Drug discovery solutions provider BenchSci has secured a C$95m ($70m) Series D funding round to expand its artificial intelligence (AI)-based drug discovery platform, ASCEND.

The funding round was led by Generation Investment Management. It also saw participation from existing investors TCV, iNovia Capital, Golden Ventures and F-Prime Capital.

With the recent fundraising, Canada-based BenchSci has now raised a total of C$218m ($170m).

BenchSci’s ASCEND platform supports researchers to discover biological connections, lowering the trial-and-error experimentation and identifying the associated risks early.

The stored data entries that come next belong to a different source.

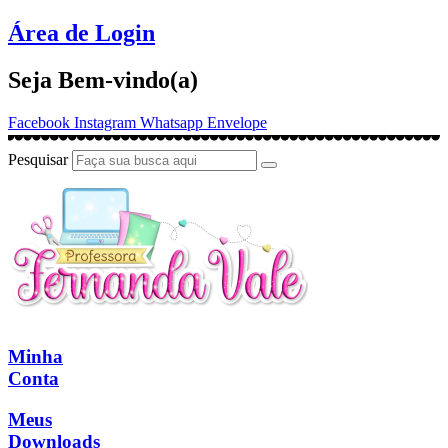
Ir
Área de Login
para
o
Seja Bem-vindo(a)
conteúdo
Facebook
Instagram
Whatsapp
Envelope
Pesquisar
Minha
Conta
Meus
Downloads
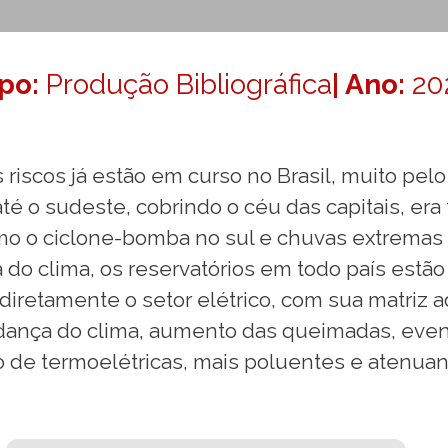
ipo:
Produção Bibliográfica
| Ano:
20
 riscos já estão em curso no Brasil, muito p
 o sudeste, cobrindo o céu das capitais, era
mo o ciclone-bomba no sul e chuvas extremas 
o clima, os reservatórios em todo país estão
 diretamente o setor elétrico, com sua matriz 
dança do clima, aumento das queimadas, even
o de termoelétricas, mais poluentes e atenua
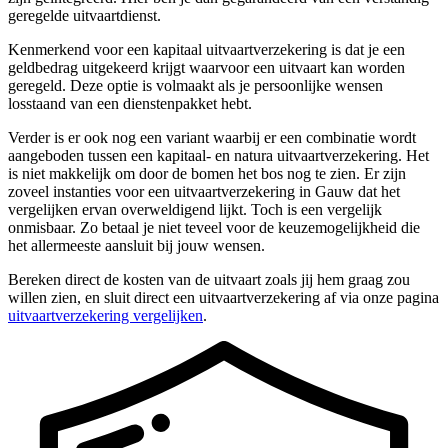
geregelde uitvaartdienst.
Kenmerkend voor een kapitaal uitvaartverzekering is dat je een
geldbedrag uitgekeerd krijgt waarvoor een uitvaart kan worden
geregeld. Deze optie is volmaakt als je persoonlijke wensen
losstaand van een dienstenpakket hebt.
Verder is er ook nog een variant waarbij er een combinatie wordt
aangeboden tussen een kapitaal- en natura uitvaartverzekering. Het
is niet makkelijk om door de bomen het bos nog te zien. Er zijn
zoveel instanties voor een uitvaartverzekering in Gauw dat het
vergelijken ervan overweldigend lijkt. Toch is een vergelijk
onmisbaar. Zo betaal je niet teveel voor de keuzemogelijkheid die
het allermeeste aansluit bij jouw wensen.
Bereken direct de kosten van de uitvaart zoals jij hem graag zou
willen zien, en sluit direct een uitvaartverzekering af via onze pagina
uitvaartverzekering vergelijken
.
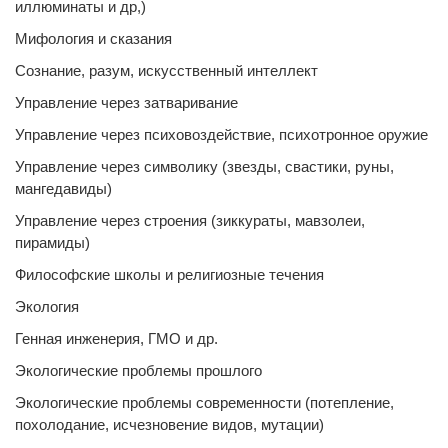
иллюминаты и др,)
Мифология и сказания
Сознание, разум, искусственный интеллект
Управление через затваривание
Управление через психовоздействие, психотронное оружие
Управление через символику (звезды, свастики, руны,
мангедавиды)
Управление через строения (зиккураты, мавзолеи,
пирамиды)
Философские школы и религиозные течения
Экология
Генная инженерия, ГМО и др.
Экологические проблемы прошлого
Экологические проблемы современности (потепление,
похолодание, исчезновение видов, мутации)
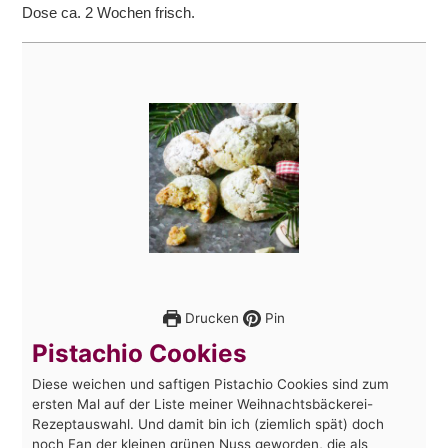
Dose ca. 2 Wochen frisch.
Drucken
Pin
Pistachio Cookies
Diese weichen und saftigen Pistachio Cookies sind zum
ersten Mal auf der Liste meiner Weihnachtsbäckerei-
Rezeptauswahl. Und damit bin ich (ziemlich spät) doch
noch Fan der kleinen grünen Nuss geworden, die als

The Canadian firm said that its customers were able to find new targets and disease indications in 22% of key projects using this AI-driven drug discovery technique. The ASCEND platform also minimised its users’ unnecessary experimentation by 40%, thus proving its efficiency.

BenchSci CEO and co-founder Liran Belenzon said: “Thousands of scientists use our platform every day to move their most promising drug discovery projects forward faster. This investment is the validation of the incredible work of our team and the traction we have in the market with the largest pharmaceutical and biotech companies in the world.

“With the industry’s 98% failure rate advancing medicines to patients in need, we’re grateful to partner with Generation who shares our thesis that purpose-built, innovative AI must be deployed at scale within pharmaceutical R&D to solve the productivity crisis and bring novel medicines to patients years faster.”

The ASCEND platform helps scientists by converting inaccessible, unstructured, and unstandardised experimental evidence from external and internal data sources into useful insights irrespective of the therapeutic field.

It links and decodes the complete history of available biomedical research, customer experimentation and procurement data.

BenchSci’s ASCEND then produces an unbiased and objective picture of the underlying biology of disease using a proprietary text- and image-based machine learning approach.

The firm said that this method helps to understand the feasibility of new or ongoing endeavours. It also provides insights to test them effectively and enhance translation to clinical trials.

This expedites the scientific conclusions that create more promising results by sparing scientists months and weeks of study and failed experiment time, BenchSci added.